提供テキスト »
* * * * * * *

スクリーニング調査票(スクリーナー)の作り方|プロダクトリサーチを成功に導く!スクリーニング調査のコツ:第二回
ユーザインタビュープラットフォーム「ユニーリサーチ」では、インタビュー対象のリクルーティング時にスクリーニングによる対象者選定が可能です。このスクリーナー機能を皆様によりご活用いただけるよう「スクリーニング調査の実施方法」を基礎から学べる記事シリーズ「プロダクトリサーチを成功に導く!スクリーニング調査のコツ」を全3回の連載形式で発信します。
本稿はリサーチャーで『ユーザーリサーチのすべて』の著者でもある菅原大介さんにご寄稿いただきました。マクロミルの定量調査ディレクターとしてリサーチのキャリアをスタートされ、多種多様な調査シーンにおけるスクリーナーのレビュー経験も豊富な菅原さんの解説をぜひご覧ください。
- スクリーニング調査票(スクリーナー)とは
- スクリーニング調査の特性
- スクリーニング調査の質問数
- 2.アンケートで使う3つの質問タイプ
- ①単一回答:回答者の状態や程度を知る
- ②複数回答:意見や経験の広がりを知る
- ③自由回答:選択理由や体験内容を知る
- 3.質問文の書き方
- ①よくある失敗:ど直球な質問文
- ②よくある失敗:不完全な質問文
- ③よくある失敗:誘導的な質問文
- ④よくある失敗:消費や使用の主体を想定していない質問文
- ⑤よくある失敗:経験時期を特定していない質問文
- 4.選択肢の書き方
- ①よくある失敗:ダミーの選択肢が無い
- ②よくある失敗:逃げ道の選択肢が無い
- a.その他
- b.特にない(わからない・覚えていない)

* * * * * * *

取り組む課題 »
(a) 提供テキストによると、菅原大介さんはどこで、どのような立場としてリサーチのキャリアを始めましたか。
(b) 次の(i)～(iii)が提供テキストの内容と合っているかを、それぞれ「はい」か「いいえ」で答えてください。判断の根拠となる本文の語句も、そのまま引用してください。
(i) この記事シリーズは全5回の連載である。
(ii) 菅原大介さんは『ユーザーリサーチのすべて』の著者である。
(iii) ユニーリサーチでは、インタビュー対象をリクルーティングする際にスクリーニングで対象者を選べる。
(c) 提供テキストの「スクリーニング調査票(スクリーナー)の作」から「んの解説をぜひご覧ください。」までを、両端の語句も含めて一字一句そのまま書き写してください。

* * * * * * *

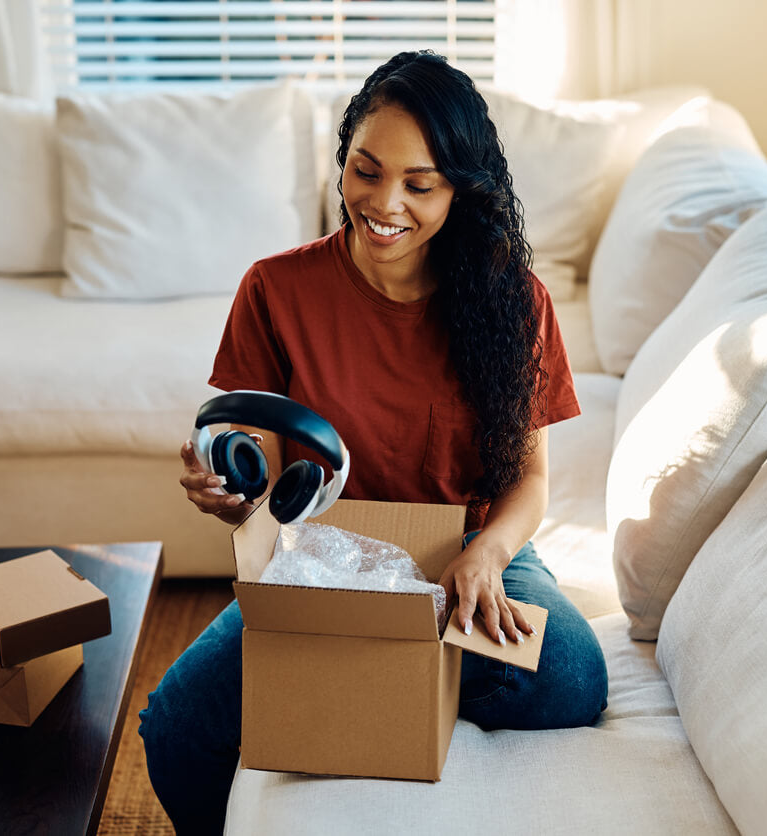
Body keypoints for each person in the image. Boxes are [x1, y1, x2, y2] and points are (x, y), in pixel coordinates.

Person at [139, 50, 609, 834]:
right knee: (177, 731)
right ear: (344, 164)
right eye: (366, 170)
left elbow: (530, 483)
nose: (384, 202)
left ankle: (385, 684)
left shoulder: (514, 301)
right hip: (325, 559)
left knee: (572, 673)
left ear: (461, 187)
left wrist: (488, 554)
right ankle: (394, 675)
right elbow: (257, 468)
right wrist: (234, 501)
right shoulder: (275, 289)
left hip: (468, 551)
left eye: (420, 185)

* * * * * * *

課題の解答 »
(a) マクロミルの定量調査ディレクターとして始めました。

(b)
(i) いいえ。「全3回の連載形式で発信します」
(ii) はい。「『ユーザーリサーチのすべて』の著者でもある菅原大介さん」
(iii) はい。「インタビュー対象のリクルーティング時にスクリーニングによる対象者選定が可能です」

(c)
スクリーニング調査票(スクリーナー)の作り方|プロダクトリサーチを成功に導く!スクリーニング調査のコツ:第二回
ユーザインタビュープラットフォーム「ユニーリサーチ」では、インタビュー対象のリクルーティング時にスクリーニングによる対象者選定が可能です。このスクリーナー機能を皆様によりご活用いただけるよう「スクリーニング調査の実施方法」を基礎から学べる記事シリーズ「プロダクトリサーチを成功に導く!スクリーニング調査のコツ」を全3回の連載形式で発信します。
本稿はリサーチャーで『ユーザーリサーチのすべて』の著者でもある菅原大介さんにご寄稿いただきました。マクロミルの定量調査ディレクターとしてリサーチのキャリアをスタートされ、多種多様な調査シーンにおけるスクリーナーのレビュー経験も豊富な菅原さんの解説をぜひご覧ください。